→ **Task goal**:
Set down, word for word, every line of text in the listing below, and leave the pictures out of your answer.

+++ Material to process +++

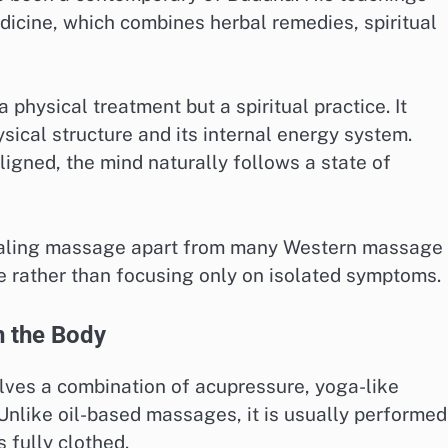
dicine, which combines herbal remedies, spiritual
a physical treatment but a spiritual practice. It
cal structure and its internal energy system.
ligned, the mind naturally follows a state of
 healing massage apart from many Western massage
ole rather than focusing only on isolated symptoms.
 the Body
lves a combination of acupressure, yoga-like
Unlike oil-based massages, it is usually performed
 fully clothed.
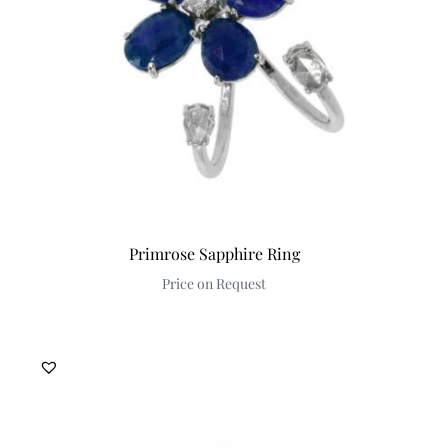
Primrose Sapphire Ring
Price on Request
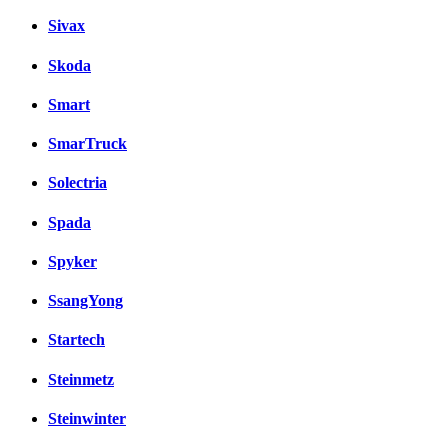
Sivax
Skoda
Smart
SmarTruck
Solectria
Spada
Spyker
SsangYong
Startech
Steinmetz
Steinwinter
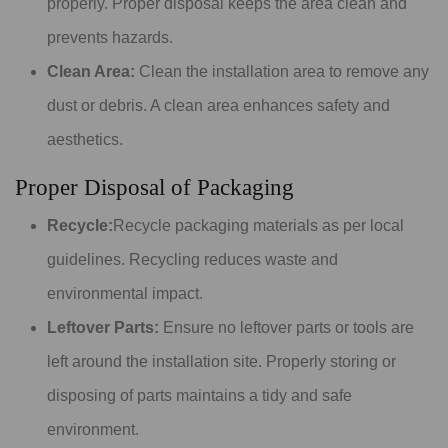
properly. Proper disposal keeps the area clean and
prevents hazards.
Clean Area:
Clean the installation area to remove any
dust or debris. A clean area enhances safety and
aesthetics.
Proper Disposal of Packaging
Recycle:
Recycle packaging materials as per local
guidelines. Recycling reduces waste and
environmental impact.
Leftover Parts:
Ensure no leftover parts or tools are
left around the installation site. Properly storing or
disposing of parts maintains a tidy and safe
environment.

+++

→ **Written solution**:
dicine, which combines herbal remedies, spiritual
a physical treatment but a spiritual practice. It
cal structure and its internal energy system.
ligned, the mind naturally follows a state of
 healing massage apart from many Western massage
ole rather than focusing only on isolated symptoms.
 the Body
lves a combination of acupressure, yoga-like
Unlike oil-based massages, it is usually performed
 fully clothed.
Primrose Sapphire Ring
Price on Request
Sivax
Skoda
Smart
SmarTruck
Solectria
Spada
Spyker
SsangYong
Startech
Steinmetz
Steinwinter
properly. Proper disposal keeps the area clean and
prevents hazards.
Clean Area:
Clean the installation area to remove any
dust or debris. A clean area enhances safety and
aesthetics.
Proper Disposal of Packaging
Recycle:
Recycle packaging materials as per local
guidelines. Recycling reduces waste and
environmental impact.
Leftover Parts:
Ensure no leftover parts or tools are
left around the installation site. Properly storing or
disposing of parts maintains a tidy and safe
environment.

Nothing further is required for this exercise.